This exercise asks for an exact copy of every entry below, with pictures omitted.

── EXTRACTED RECORDS ──

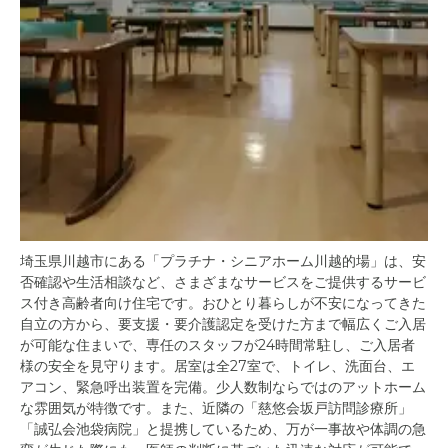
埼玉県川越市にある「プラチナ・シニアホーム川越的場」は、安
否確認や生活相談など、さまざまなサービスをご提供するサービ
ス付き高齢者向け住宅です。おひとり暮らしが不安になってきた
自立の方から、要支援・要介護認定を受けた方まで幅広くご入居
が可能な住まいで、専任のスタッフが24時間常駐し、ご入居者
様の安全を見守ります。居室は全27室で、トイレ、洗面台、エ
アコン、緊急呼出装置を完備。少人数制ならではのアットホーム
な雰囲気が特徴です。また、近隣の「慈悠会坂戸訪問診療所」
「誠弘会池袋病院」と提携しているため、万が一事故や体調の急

───

#### ANSWER FOR THE TASK:
埼玉県川越市にある「プラチナ・シニアホーム川越的場」は、安
否確認や生活相談など、さまざまなサービスをご提供するサービ
ス付き高齢者向け住宅です。おひとり暮らしが不安になってきた
自立の方から、要支援・要介護認定を受けた方まで幅広くご入居
が可能な住まいで、専任のスタッフが24時間常駐し、ご入居者
様の安全を見守ります。居室は全27室で、トイレ、洗面台、エ
アコン、緊急呼出装置を完備。少人数制ならではのアットホーム
な雰囲気が特徴です。また、近隣の「慈悠会坂戸訪問診療所」
「誠弘会池袋病院」と提携しているため、万が一事故や体調の急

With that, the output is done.